The data is wide (each column is a depth level of the price and
volume) so I turn each into a long data set and add the level, side
and variable as a new column.

fi2010Long = stack(fi2010, 4:48, [:Column1, :STOCK, :DAY])
fi2010Long = @transform(fi2010Long, :a = collect.(eachsplit.(:variable, "_")))
fi2010Long = @transform(fi2010Long, :var = first.(:a), :level = last.(:a), :side = map(x->x[2], :a))
fi2010Long = @transform(groupby(fi2010Long, [:STOCK, :DAY]), :Time = collect(1:length(:Column1)))
first(fi2010Long, 4)

The ‘book depth’ is the sum of the liquidity available at all the
levels and indicates how easy it is to trade the stock. As a
quick example, we can take the average of each stock per day and use
that as a proxy for the ease of trading these stocks.

intraDayDepth = @combine(groupby(fi2010Long, [:STOCK, :DAY, :var]), :avgDepth = mean(:value))
intraDayDepth = @subset(intraDayDepth, :var .== "VOLUME");
plot(intraDayDepth.DAY, intraDayDepth.avgDepth, group=intraDayDepth.STOCK, 
     marker = :circle, title = "Avg Daily Book Depth - FI2010")

FI2010 Intraday book depth

Stock 3 and 4 have the highest average depth, so most likely the
easier to trade, whereas Stock 1 has the thinnest depth. Stock 2 has
an interesting switch between liquid and not liquid.

So if you want to look beyond top-of-book data, this dataset provides
the extra level information needed and is closer to what a
professional shop is using. Better than trying to predict daily Yahoo
finance mid-prices with neural nets at least.

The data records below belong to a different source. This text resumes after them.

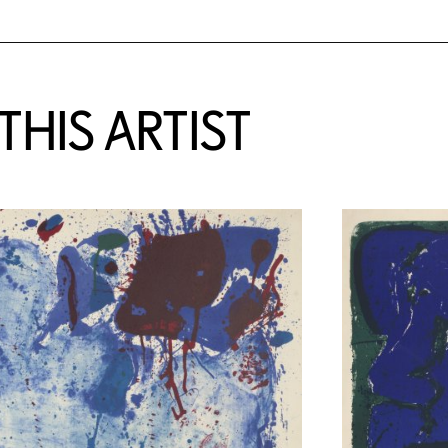
HIS ARTIST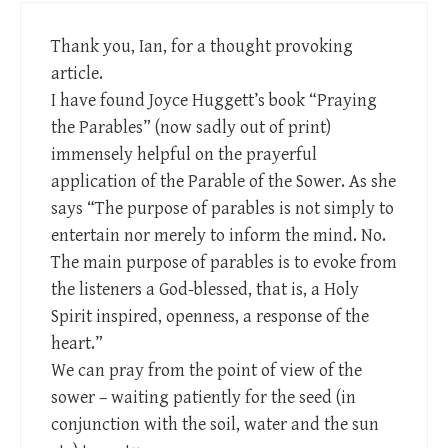
Thank you, Ian, for a thought provoking
article.
I have found Joyce Huggett’s book “Praying
the Parables” (now sadly out of print)
immensely helpful on the prayerful
application of the Parable of the Sower. As she
says “The purpose of parables is not simply to
entertain nor merely to inform the mind. No.
The main purpose of parables is to evoke from
the listeners a God-blessed, that is, a Holy
Spirit inspired, openness, a response of the
heart.”
We can pray from the point of view of the
sower – waiting patiently for the seed (in
conjunction with the soil, water and the sun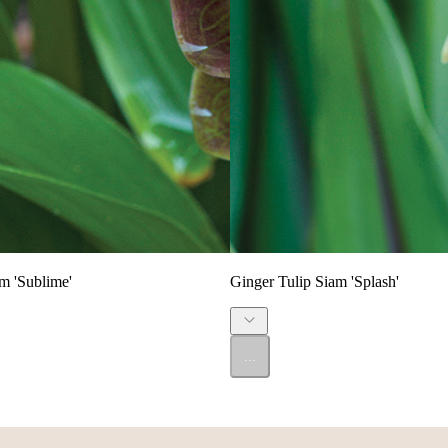
m 'Sublime'
Ginger Tulip Siam 'Splash'
...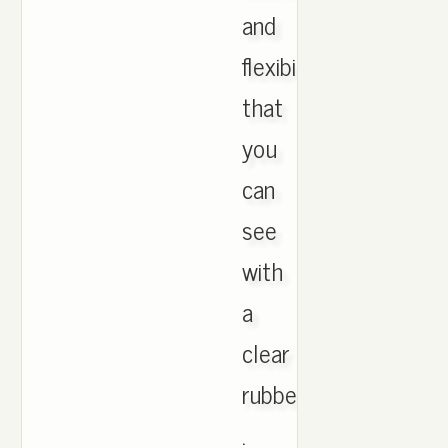
and
flexibility
that
you
can
see
with
a
clear
rubber
.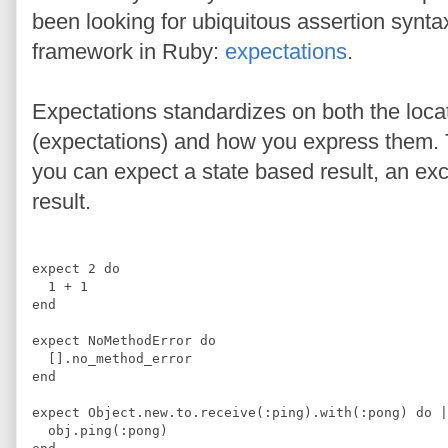
been looking for ubiquitous assertion syntax
framework in Ruby:
expectations
.
Expectations standardizes on both the locat
(expectations) and how you express them.
you can expect a state based result, an ex
result.
expect 
2
do
1
+
1
end
expect 
NoMethodError
do
[]
.
no_method_error
end
expect 
Object
.
new
.
to
.
receive
(
:
ping
)
.
with
(
:
pong
)
do 
|
  obj
.
ping
(
:
pong
)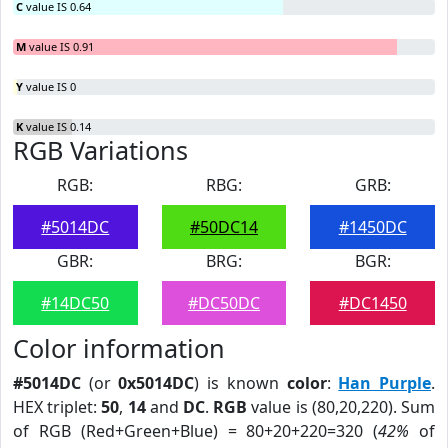
C
value IS 0.64
M
value IS 0.91
Y
value IS 0
K
value IS 0.14
RGB Variations
RGB:
RBG:
GRB:
#5014DC
#50DC14
#1450DC
GBR:
BRG:
BGR:
#14DC50
#DC50DC
#DC1450
Color information
#5014DC
(or
0x5014DC
) is known
color
:
Han Purple
.
HEX triplet:
50
,
14
and
DC
.
RGB
value is (80,20,220). Sum
of RGB (Red+Green+Blue) = 80+20+220=320 (
42%
of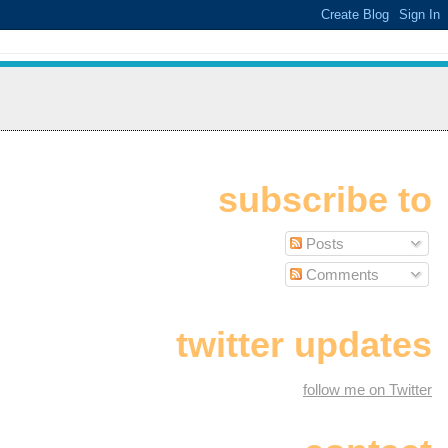
subscribe to
Posts
Comments
twitter updates
follow me on Twitter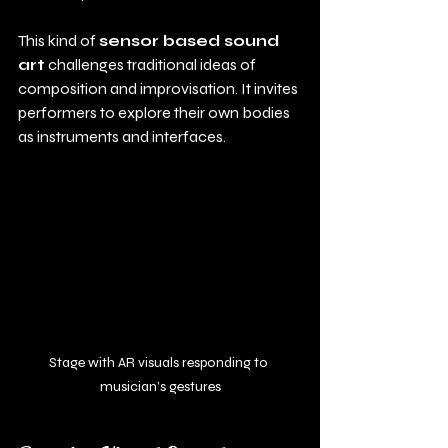
This kind of 
sensor based sound 
art
 challenges traditional ideas of 
composition and improvisation. It invites 
performers to explore their own bodies 
as instruments and interfaces.
Stage with AR visuals responding to 
musician’s gestures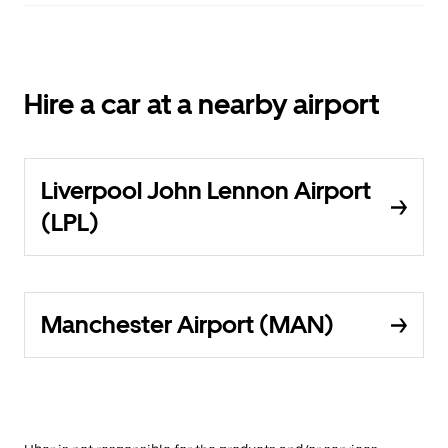
Hire a car at a nearby airport
Liverpool John Lennon Airport
(LPL)
Manchester Airport (MAN)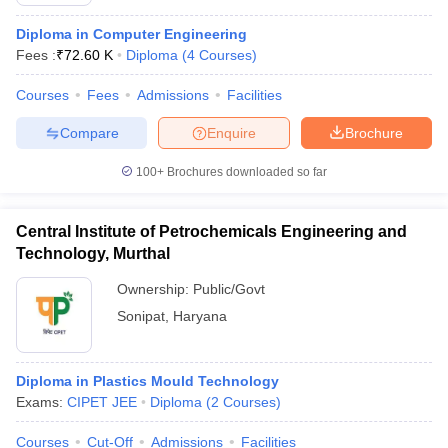
Diploma in Computer Engineering
Fees :
₹
72.60 K
Diploma
(
4
Courses
)
Courses
Fees
Admissions
Facilities
Compare
Enquire
Brochure
100+
Brochures downloaded so far
Central Institute of Petrochemicals Engineering and
Technology, Murthal
Ownership:
Public/Govt
Sonipat
,
Haryana
Diploma in Plastics Mould Technology
Exams:
CIPET JEE
Diploma
(
2
Courses
)
Courses
Cut-Off
Admissions
Facilities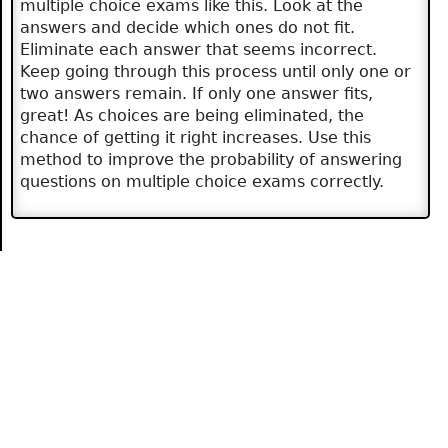
multiple choice exams like this. Look at the
answers and decide which ones do not fit.
Eliminate each answer that seems incorrect.
Keep going through this process until only one or
two answers remain. If only one answer fits,
great! As choices are being eliminated, the
chance of getting it right increases. Use this
method to improve the probability of answering
questions on multiple choice exams correctly.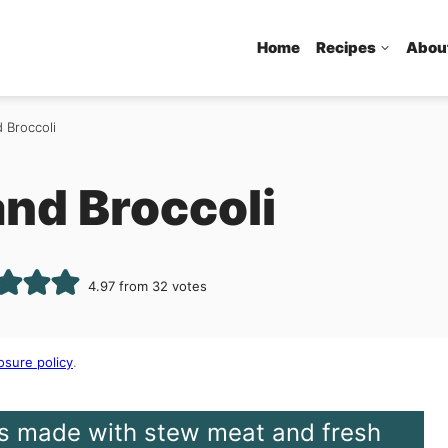
Home
Recipes
Abou
 Broccoli
and Broccoli
4.97
from
32
votes
osure policy
.
 is made with stew meat and fresh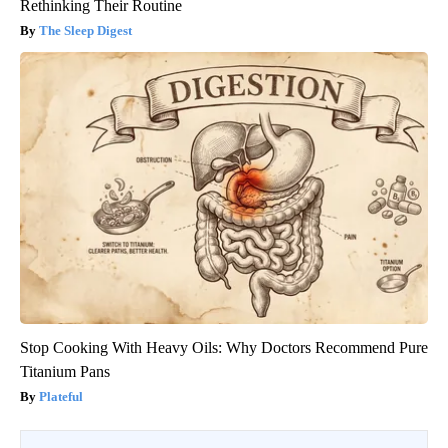
Rethinking Their Routine
The Sleep Digest
Stop Cooking With Heavy Oils: Why Doctors Recommend Pure
Titanium Pans
Plateful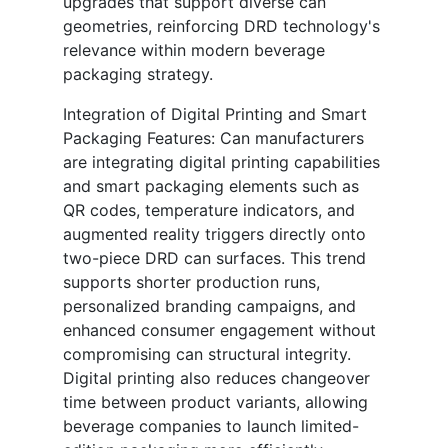
upgrades that support diverse can
geometries, reinforcing DRD technology's
relevance within modern beverage
packaging strategy.
Integration of Digital Printing and Smart
Packaging Features: Can manufacturers
are integrating digital printing capabilities
and smart packaging elements such as
QR codes, temperature indicators, and
augmented reality triggers directly onto
two-piece DRD can surfaces. This trend
supports shorter production runs,
personalized branding campaigns, and
enhanced consumer engagement without
compromising can structural integrity.
Digital printing also reduces changeover
time between product variants, allowing
beverage companies to launch limited-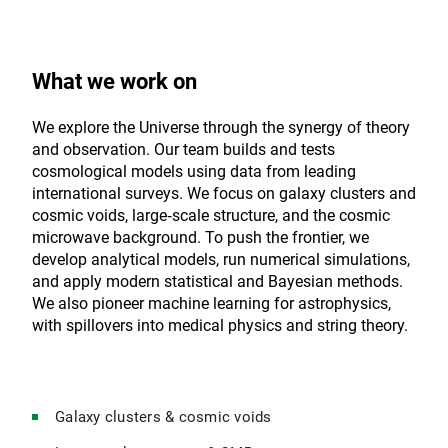
What we work on
We explore the Universe through the synergy of theory
and observation. Our team builds and tests
cosmological models using data from leading
international surveys. We focus on galaxy clusters and
cosmic voids, large‑scale structure, and the cosmic
microwave background. To push the frontier, we
develop analytical models, run numerical simulations,
and apply modern statistical and Bayesian methods.
We also pioneer machine learning for astrophysics,
with spillovers into medical physics and string theory.
Galaxy clusters & cosmic voids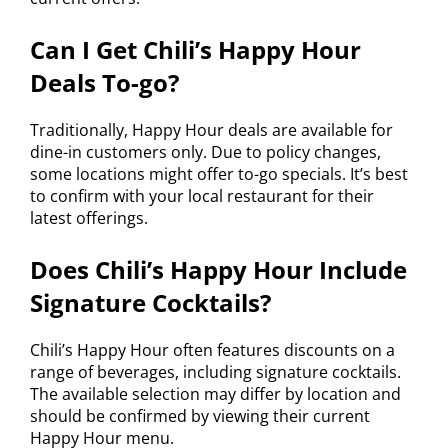
Can I Get Chili’s Happy Hour
Deals To-go?
Traditionally, Happy Hour deals are available for
dine-in customers only. Due to policy changes,
some locations might offer to-go specials. It’s best
to confirm with your local restaurant for their
latest offerings.
Does Chili’s Happy Hour Include
Signature Cocktails?
Chili’s Happy Hour often features discounts on a
range of beverages, including signature cocktails.
The available selection may differ by location and
should be confirmed by viewing their current
Happy Hour menu.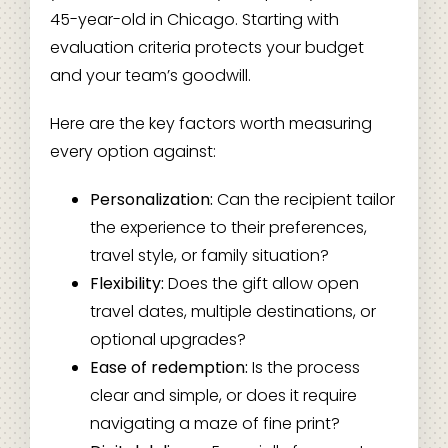
45-year-old in Chicago. Starting with
evaluation criteria protects your budget
and your team’s goodwill.
Here are the key factors worth measuring
every option against:
Personalization:
Can the recipient tailor
the experience to their preferences,
travel style, or family situation?
Flexibility:
Does the gift allow open
travel dates, multiple destinations, or
optional upgrades?
Ease of redemption:
Is the process
clear and simple, or does it require
navigating a maze of fine print?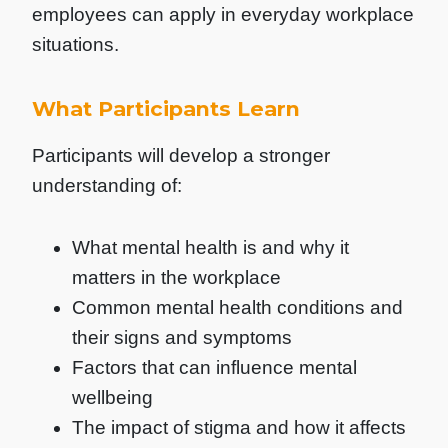
employees can apply in everyday workplace
situations.
What Participants Learn
Participants will develop a stronger
understanding of:
What mental health is and why it
matters in the workplace
Common mental health conditions and
their signs and symptoms
Factors that can influence mental
wellbeing
The impact of stigma and how it affects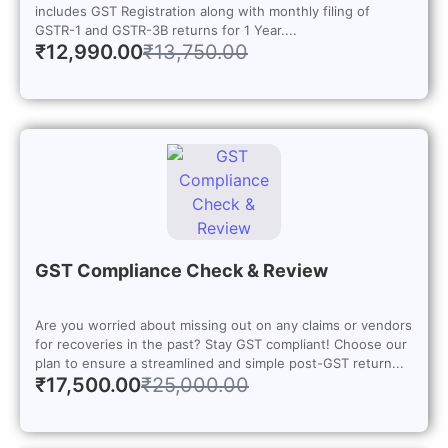
includes GST Registration along with monthly filing of
GSTR-1 and GSTR-3B returns for 1 Year....
₹
12,990.00
₹
13,750.00
GST Compliance Check & Review
Are you worried about missing out on any claims or vendors
for recoveries in the past? Stay GST compliant! Choose our
plan to ensure a streamlined and simple post-GST return...
₹
17,500.00
₹
25,000.00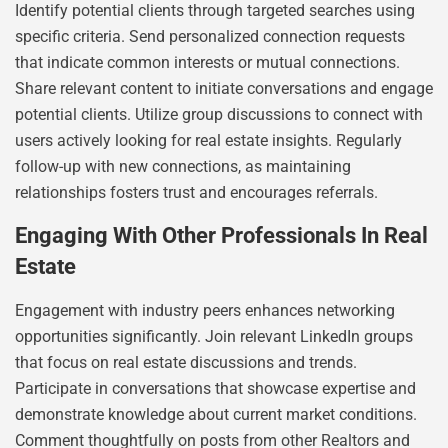
Identify potential clients through targeted searches using
specific criteria. Send personalized connection requests
that indicate common interests or mutual connections.
Share relevant content to initiate conversations and engage
potential clients. Utilize group discussions to connect with
users actively looking for real estate insights. Regularly
follow-up with new connections, as maintaining
relationships fosters trust and encourages referrals.
Engaging With Other Professionals In Real
Estate
Engagement with industry peers enhances networking
opportunities significantly. Join relevant LinkedIn groups
that focus on real estate discussions and trends.
Participate in conversations that showcase expertise and
demonstrate knowledge about current market conditions.
Comment thoughtfully on posts from other Realtors and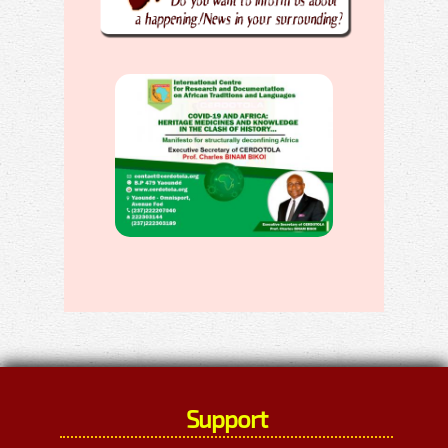
Support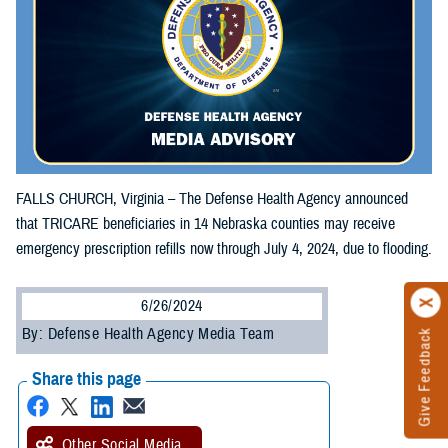
FALLS CHURCH, Virginia – The Defense Health Agency announced
that TRICARE beneficiaries in 14 Nebraska counties may receive
emergency prescription refills now through July 4, 2024, due to flooding.
6/26/2024
By: Defense Health Agency Media Team
Give Feedback
Share this page
Other Social Media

Build Your Own Crypto Datasets

If you want to take a further step back then being able to build the
tools that take in streaming data directly from the exchanges and
save that into a database is another way you can build out your
technical capabilities. This means you have full control over what you
download and save. Do you want just the top of book every update, the
full depth of the book, or just the reported trades?
I’ve written about this before, Getting Started with High Frequency Finance using Crypto Data and Julia, and learned a lot in the
process. Doing things this way means you have full control over the entire
process and can fully understand the data you are saving and any
additional quirks around the process.

Conclusion

Plenty to get stuck into and learn from. Being able to get the data
and loading it into an environment is always the first challenge and
learning how to do that with all these different types of data should
help you understand what these types of jobs entail.